**SET PROBLEM 1**
Name every person or party that appears in the passage on the login problem.

-- START OF QUOTED TEXT --

Let's start with a very simple scenario which I'll call the login problem. Alice and Bob share a key as before, but now Alice wants to simply prove her identity to Bob. What makes it challenging is
that this time they need to tackle not the passive eavesdropping Eve but the active adversary Mallory who completely controls the communication channel between them and can modify (or mall) any message that they send out.
Specifically for the identity proving case, we think of the following scenario. Each instance of such an identification protocol consists of some interaction between Alice and Bob that ends with Bob deciding whether to accept it
as authentic or reject as an impersonation attempt. Mallory's goal is to fool Bob into accepting her as Alice.
The most basic way to try to solve the login problem is simply using a password. That is, if we assume that Alice and Bob can share a key, we can treat this key as some secret password $p$ that was selected at random from ${0,1}^n$ (and hence can only be guessed with probability $2^{-n}$). Why doesn't Alice simply send $p$ to Bob to prove to him her identity?
A moment's thought shows that this would be a very bad idea. Since Mallory is controlling the communication line, she would learn $p$ after the first identification attempt and then could impersonate Alice in future interactions. However, we seem to have just the tool to protect the secrecy of $p$--- encryption. Suppose that Alice and Bob share a secret key $k$ and an additional secret password $p$. Wouldn't a simple way to solve the login problem be for Alice to send to Bob an encryption of the password $p$? After all, the security of the encryption should guarantee that Mallory can't learn $p$, right?
{ .pause }
This would be a good time to stop reading and try to think for yourself whether using a secure encryption to encrypt $p$ would guarantee security for the login problem. (No really, stop and think about it.)
The problem is that Mallory does not have to learn the password $p$ in order to impersonate Alice. For example, she can simply record the message Alice $c_1$ sends to Bob in the first session and then replay it to Bob in the next session. Since the message is a valid encryption of $p$, then Bob would accept it from Mallory! (This is known as a replay attack and is a common concern one needs to protect against in cryptographic protocols.) One can try to put in countermeasures to defend against this particular attack, but its existence demonstrates that secrecy of the password does not guarantee security of the login protocol.
How do pseudorandom functions help in the login problem?

-- END OF QUOTED TEXT --

**SET PROBLEM 2**
How many lines of the records contain the string "kern"? Give only the number.

-- START OF EXTRACTED RECORDS --

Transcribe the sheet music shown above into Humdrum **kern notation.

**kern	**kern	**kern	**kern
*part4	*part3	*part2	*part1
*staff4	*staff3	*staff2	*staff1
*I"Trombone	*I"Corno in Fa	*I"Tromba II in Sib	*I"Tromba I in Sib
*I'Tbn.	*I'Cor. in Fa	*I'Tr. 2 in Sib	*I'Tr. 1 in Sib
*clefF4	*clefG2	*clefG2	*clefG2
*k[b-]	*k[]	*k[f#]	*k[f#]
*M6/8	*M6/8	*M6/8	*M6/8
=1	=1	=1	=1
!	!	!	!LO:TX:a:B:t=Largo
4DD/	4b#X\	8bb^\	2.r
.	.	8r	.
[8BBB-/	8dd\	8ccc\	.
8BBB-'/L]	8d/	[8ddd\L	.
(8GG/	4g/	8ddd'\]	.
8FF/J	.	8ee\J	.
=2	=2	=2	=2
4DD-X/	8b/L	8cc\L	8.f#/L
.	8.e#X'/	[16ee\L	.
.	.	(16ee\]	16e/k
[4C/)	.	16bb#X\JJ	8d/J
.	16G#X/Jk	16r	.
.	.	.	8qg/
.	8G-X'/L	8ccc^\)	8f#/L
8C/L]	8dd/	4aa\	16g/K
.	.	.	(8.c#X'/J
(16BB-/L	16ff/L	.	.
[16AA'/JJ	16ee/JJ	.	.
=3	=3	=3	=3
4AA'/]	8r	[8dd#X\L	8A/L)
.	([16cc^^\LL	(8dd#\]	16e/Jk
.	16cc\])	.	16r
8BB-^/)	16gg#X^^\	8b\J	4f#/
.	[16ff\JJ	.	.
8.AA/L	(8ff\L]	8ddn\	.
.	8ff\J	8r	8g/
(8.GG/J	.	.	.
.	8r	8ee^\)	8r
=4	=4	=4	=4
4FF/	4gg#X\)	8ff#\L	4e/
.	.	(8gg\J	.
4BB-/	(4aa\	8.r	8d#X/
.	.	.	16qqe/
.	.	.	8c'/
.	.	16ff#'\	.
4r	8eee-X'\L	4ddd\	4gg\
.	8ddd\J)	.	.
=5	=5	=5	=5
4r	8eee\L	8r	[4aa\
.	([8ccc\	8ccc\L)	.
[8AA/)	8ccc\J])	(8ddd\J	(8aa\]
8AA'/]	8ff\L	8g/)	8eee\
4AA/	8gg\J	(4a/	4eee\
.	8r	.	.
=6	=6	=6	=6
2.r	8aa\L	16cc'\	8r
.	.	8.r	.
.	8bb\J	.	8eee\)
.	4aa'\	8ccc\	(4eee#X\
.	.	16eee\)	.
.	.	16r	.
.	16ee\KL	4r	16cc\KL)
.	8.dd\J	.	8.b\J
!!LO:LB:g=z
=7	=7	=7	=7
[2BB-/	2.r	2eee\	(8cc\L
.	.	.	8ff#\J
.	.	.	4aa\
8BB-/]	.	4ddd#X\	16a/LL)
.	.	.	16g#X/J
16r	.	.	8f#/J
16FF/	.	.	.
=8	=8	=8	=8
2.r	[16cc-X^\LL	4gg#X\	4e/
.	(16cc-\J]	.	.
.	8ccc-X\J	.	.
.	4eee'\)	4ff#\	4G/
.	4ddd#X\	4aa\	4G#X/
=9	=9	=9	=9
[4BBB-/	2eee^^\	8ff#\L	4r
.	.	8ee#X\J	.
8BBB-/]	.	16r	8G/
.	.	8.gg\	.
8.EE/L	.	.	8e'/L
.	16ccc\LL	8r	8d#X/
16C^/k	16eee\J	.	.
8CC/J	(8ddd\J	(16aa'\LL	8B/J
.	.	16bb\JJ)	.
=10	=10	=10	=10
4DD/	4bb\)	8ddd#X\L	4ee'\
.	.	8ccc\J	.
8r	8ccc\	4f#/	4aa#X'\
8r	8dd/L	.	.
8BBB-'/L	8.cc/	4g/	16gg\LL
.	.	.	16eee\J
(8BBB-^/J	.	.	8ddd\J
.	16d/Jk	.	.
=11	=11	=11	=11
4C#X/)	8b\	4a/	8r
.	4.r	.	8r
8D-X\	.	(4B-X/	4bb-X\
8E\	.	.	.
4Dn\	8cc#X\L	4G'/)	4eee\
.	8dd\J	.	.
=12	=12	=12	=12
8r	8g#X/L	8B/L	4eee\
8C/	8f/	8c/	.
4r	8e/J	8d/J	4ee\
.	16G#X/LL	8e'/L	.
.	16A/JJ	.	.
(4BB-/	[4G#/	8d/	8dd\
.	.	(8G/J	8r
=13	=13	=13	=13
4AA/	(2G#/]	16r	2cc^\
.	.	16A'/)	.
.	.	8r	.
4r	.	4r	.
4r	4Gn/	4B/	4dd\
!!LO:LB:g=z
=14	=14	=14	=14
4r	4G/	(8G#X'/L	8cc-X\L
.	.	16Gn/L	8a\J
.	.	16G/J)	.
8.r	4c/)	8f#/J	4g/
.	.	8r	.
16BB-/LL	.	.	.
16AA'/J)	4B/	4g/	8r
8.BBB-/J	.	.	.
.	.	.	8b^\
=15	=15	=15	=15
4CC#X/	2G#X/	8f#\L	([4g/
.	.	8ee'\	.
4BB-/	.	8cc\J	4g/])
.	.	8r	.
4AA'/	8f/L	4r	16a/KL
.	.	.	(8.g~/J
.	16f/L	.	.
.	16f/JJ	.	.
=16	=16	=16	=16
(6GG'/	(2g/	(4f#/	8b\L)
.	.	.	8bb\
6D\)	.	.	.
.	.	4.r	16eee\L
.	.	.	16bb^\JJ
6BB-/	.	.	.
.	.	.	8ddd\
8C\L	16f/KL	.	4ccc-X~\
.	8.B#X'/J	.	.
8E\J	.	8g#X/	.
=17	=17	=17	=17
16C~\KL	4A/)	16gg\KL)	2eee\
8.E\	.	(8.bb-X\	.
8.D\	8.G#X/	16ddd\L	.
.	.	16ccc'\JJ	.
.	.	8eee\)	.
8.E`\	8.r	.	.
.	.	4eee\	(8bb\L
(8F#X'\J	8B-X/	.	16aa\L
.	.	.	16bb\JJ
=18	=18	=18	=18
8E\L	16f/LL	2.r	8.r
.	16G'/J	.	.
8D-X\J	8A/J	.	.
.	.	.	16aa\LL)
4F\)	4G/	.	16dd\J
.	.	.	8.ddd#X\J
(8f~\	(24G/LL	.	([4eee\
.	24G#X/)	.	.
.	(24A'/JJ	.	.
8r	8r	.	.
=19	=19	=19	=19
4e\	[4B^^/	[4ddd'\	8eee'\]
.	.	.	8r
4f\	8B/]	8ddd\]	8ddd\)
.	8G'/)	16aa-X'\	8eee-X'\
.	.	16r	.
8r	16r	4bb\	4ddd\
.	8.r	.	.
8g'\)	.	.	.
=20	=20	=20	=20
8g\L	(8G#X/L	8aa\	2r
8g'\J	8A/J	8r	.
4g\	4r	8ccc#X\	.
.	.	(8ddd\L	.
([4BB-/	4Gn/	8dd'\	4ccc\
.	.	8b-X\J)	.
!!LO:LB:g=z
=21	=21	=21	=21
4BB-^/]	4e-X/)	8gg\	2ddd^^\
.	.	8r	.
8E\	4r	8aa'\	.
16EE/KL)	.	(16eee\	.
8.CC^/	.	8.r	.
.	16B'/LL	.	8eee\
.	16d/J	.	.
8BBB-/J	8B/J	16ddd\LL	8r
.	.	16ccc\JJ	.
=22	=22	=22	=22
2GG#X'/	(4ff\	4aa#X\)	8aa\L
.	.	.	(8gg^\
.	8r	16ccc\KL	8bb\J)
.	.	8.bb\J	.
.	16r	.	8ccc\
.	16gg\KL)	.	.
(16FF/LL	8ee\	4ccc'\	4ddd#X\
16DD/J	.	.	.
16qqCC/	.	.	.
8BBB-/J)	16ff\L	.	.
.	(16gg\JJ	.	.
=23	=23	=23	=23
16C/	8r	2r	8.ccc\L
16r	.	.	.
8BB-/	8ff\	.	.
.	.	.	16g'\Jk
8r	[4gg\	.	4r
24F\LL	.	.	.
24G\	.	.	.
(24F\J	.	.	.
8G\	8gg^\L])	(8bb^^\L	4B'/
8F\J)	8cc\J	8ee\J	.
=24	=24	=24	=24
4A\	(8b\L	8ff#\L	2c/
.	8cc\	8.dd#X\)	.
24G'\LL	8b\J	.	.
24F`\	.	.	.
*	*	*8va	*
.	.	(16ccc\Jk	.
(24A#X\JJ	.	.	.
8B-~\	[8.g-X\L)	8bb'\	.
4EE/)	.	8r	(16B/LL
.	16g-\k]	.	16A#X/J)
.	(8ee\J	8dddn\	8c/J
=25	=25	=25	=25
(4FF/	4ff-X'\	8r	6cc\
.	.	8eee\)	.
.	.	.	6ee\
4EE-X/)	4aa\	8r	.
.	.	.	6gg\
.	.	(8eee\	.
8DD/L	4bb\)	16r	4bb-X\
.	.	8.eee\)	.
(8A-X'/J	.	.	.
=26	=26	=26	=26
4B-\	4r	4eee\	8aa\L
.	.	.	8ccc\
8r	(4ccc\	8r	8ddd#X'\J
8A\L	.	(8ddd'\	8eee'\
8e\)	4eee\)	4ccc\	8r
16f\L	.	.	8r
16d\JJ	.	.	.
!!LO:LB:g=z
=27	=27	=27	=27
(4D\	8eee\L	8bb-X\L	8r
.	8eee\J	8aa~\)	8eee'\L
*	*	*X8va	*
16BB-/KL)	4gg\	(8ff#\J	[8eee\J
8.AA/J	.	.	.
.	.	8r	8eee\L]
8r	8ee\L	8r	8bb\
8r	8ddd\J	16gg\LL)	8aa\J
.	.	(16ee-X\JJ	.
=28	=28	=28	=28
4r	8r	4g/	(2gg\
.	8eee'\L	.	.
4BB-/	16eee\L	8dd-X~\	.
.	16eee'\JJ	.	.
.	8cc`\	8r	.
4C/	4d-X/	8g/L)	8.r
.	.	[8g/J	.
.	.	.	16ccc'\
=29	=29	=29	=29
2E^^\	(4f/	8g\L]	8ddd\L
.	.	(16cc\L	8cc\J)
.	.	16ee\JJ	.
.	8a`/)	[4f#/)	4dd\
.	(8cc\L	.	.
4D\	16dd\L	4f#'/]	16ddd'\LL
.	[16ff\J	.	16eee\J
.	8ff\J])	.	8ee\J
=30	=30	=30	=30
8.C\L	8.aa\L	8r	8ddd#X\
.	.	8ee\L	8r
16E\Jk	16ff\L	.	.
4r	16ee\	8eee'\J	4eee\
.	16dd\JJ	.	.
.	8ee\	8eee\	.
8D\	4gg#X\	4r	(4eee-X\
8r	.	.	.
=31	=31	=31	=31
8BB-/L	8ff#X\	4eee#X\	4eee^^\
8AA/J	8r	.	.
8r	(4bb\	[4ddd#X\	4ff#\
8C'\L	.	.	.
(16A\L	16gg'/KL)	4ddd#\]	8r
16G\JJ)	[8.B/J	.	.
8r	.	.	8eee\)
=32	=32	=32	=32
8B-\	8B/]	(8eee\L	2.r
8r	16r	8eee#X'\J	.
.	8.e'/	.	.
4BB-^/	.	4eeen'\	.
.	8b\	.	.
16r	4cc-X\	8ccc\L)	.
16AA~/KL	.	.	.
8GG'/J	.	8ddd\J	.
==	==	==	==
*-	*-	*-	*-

-- END OF EXTRACTED RECORDS --

**TASK SOLUTION 1**
Alice, Bob, Eve, Mallory

**TASK SOLUTION 2**
2